» **Written task**:
Select each line below that contains the string "Which". Case counts.

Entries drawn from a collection
* * *

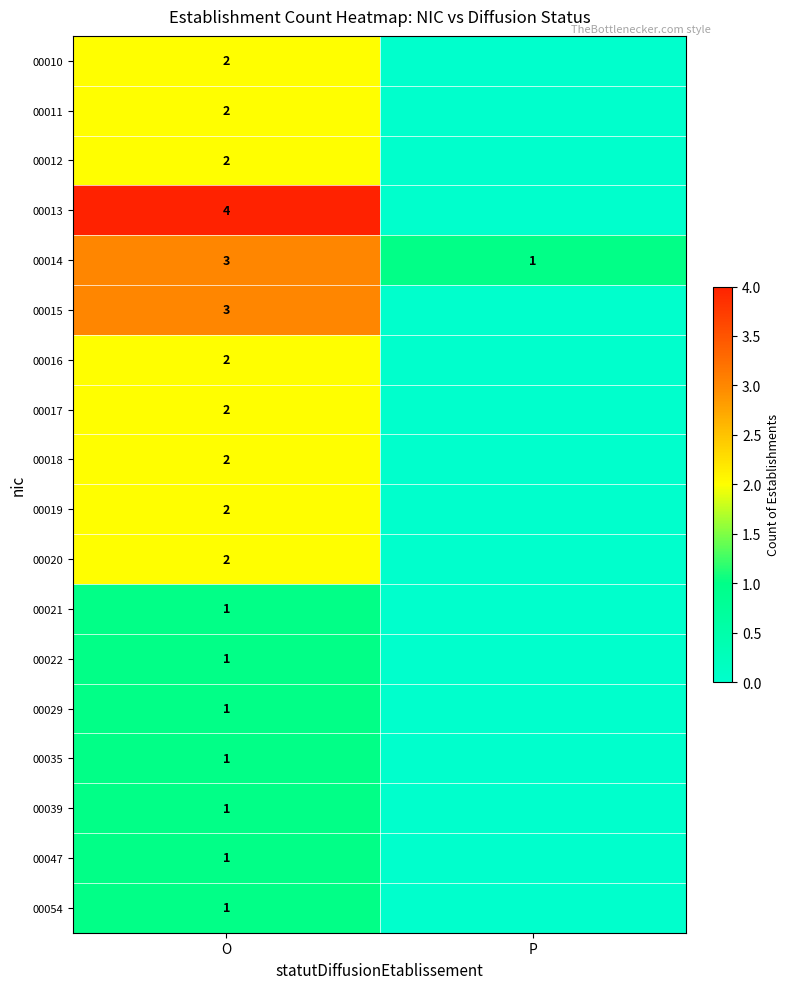

Is it true that 00029 equals 1 at O?

True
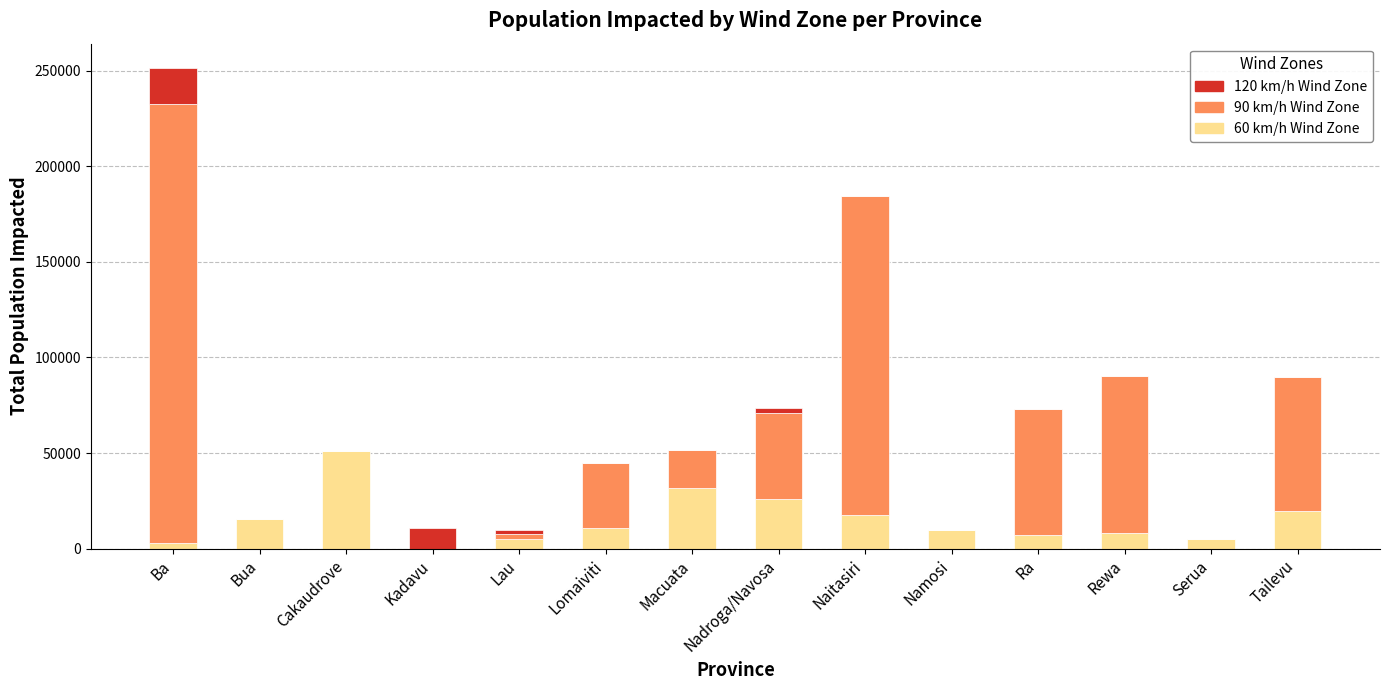

What is the total value across all series at Macuata?

51519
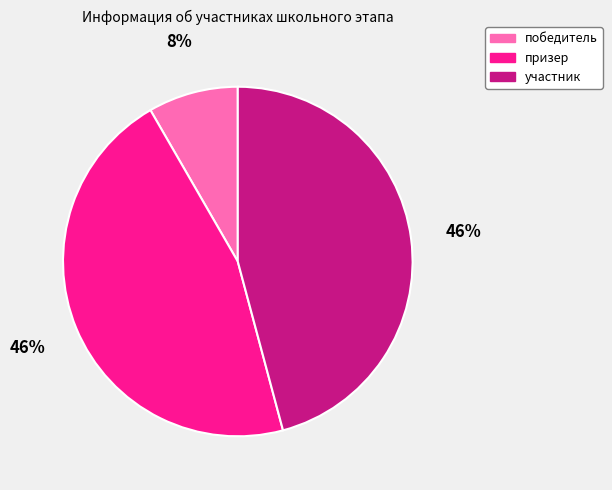

Combined, do призер and участник account for over 50%?

Yes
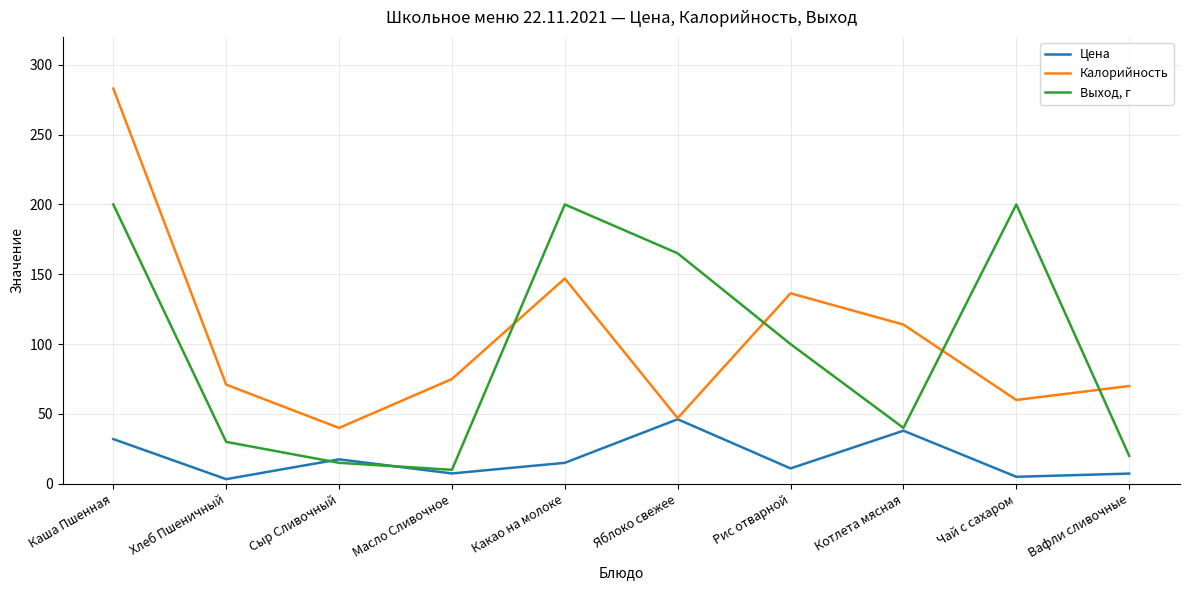

How many intersections are there between Выход, г and Калорийность?

4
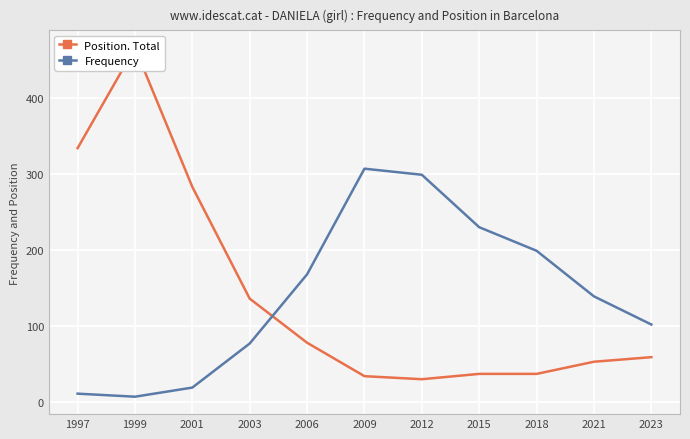

Reading right to left, what are all the values shown in this chart?

Position. Total: 2023=59	2021=53	2018=37	2015=37	2012=30	2009=34	2006=78	2003=136	2001=283	1999=466	1997=334
Frequency: 2023=102	2021=139	2018=199	2015=230	2012=299	2009=307	2006=168	2003=77	2001=19	1999=7	1997=11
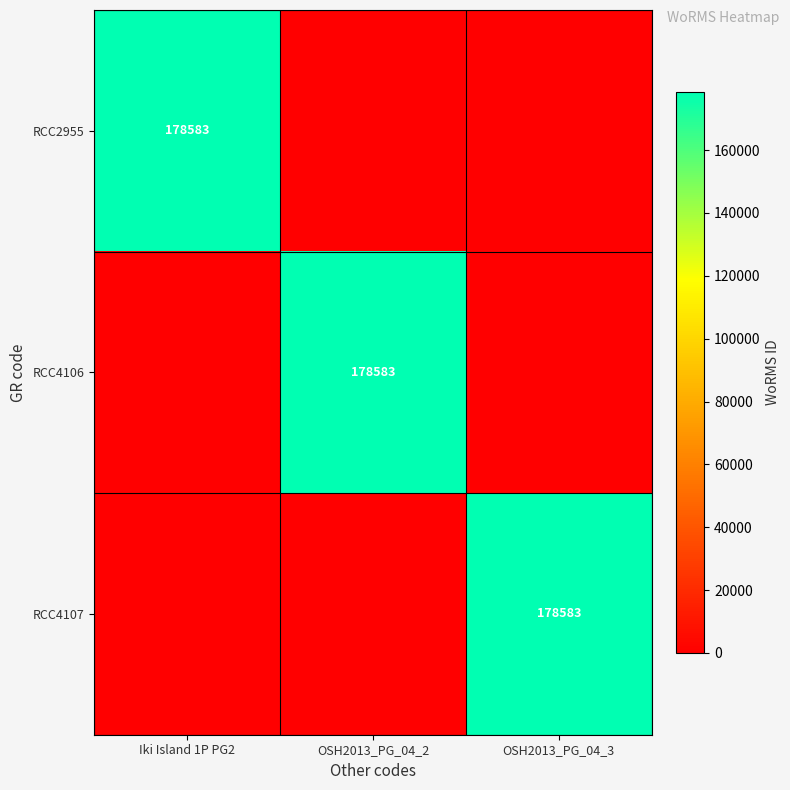

The RCC2955 series shows 178583 at Iki Island 1P PG2. True or false?

True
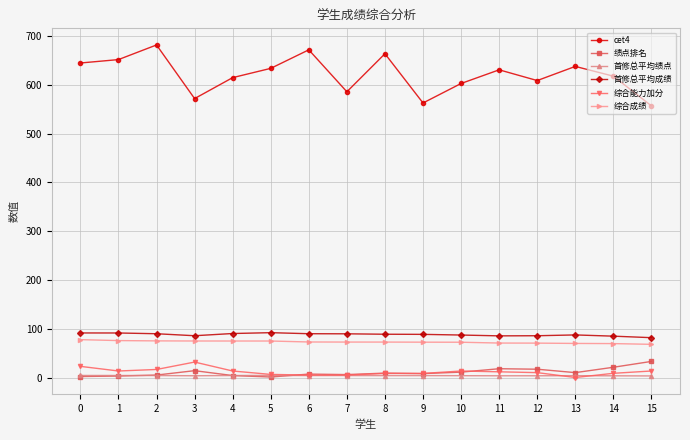

Which series has the largest total across all categories?

cet4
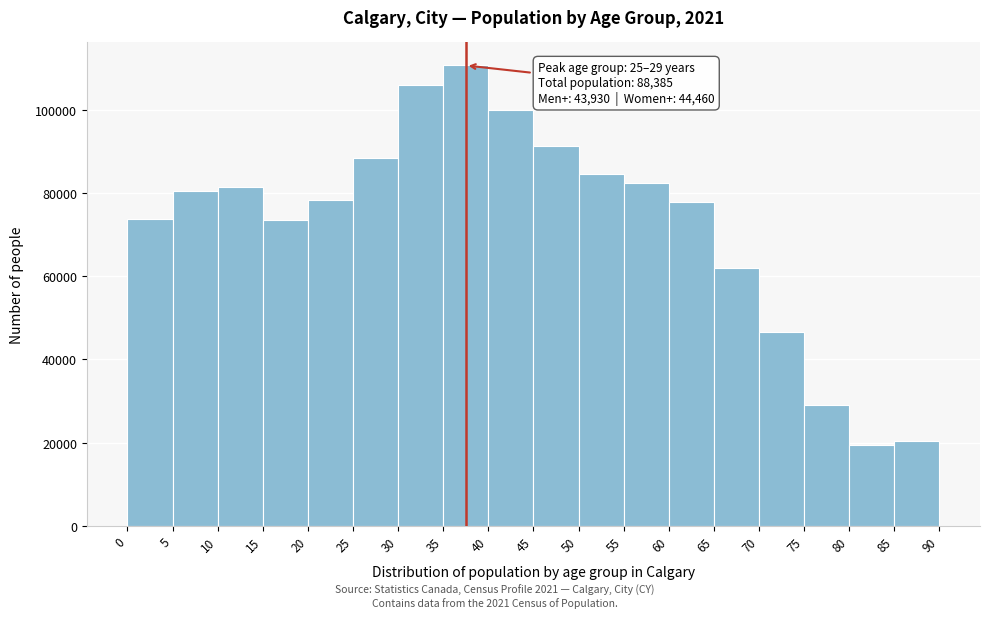

Which range on the x-axis has the tallest bar?

35 to 40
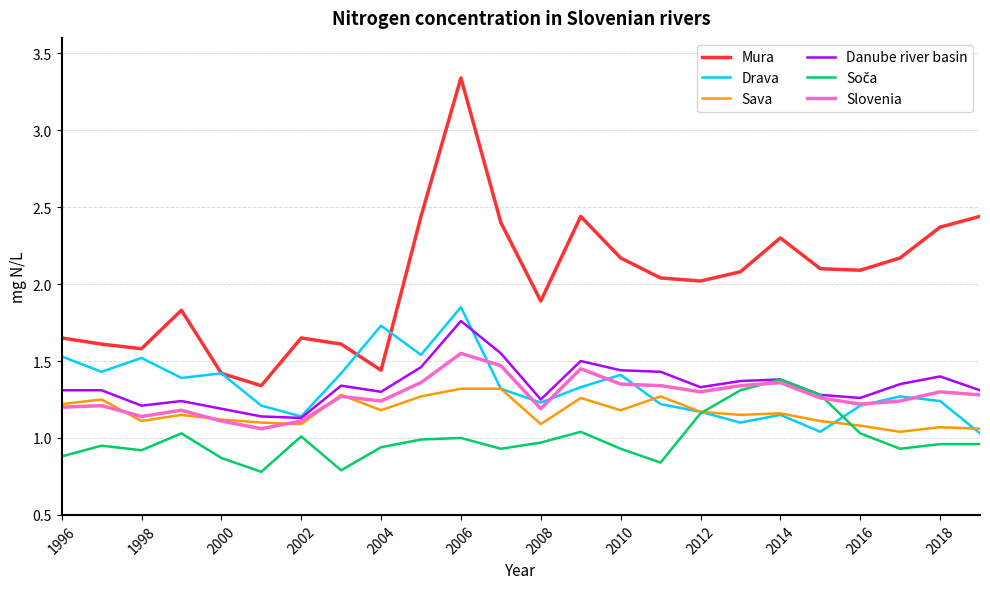

True or false: Danube river basin and Sava cross at least once.

False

* * *

» **Response below**:
Which series has the largest total across all categories?
Which range on the x-axis has the tallest bar?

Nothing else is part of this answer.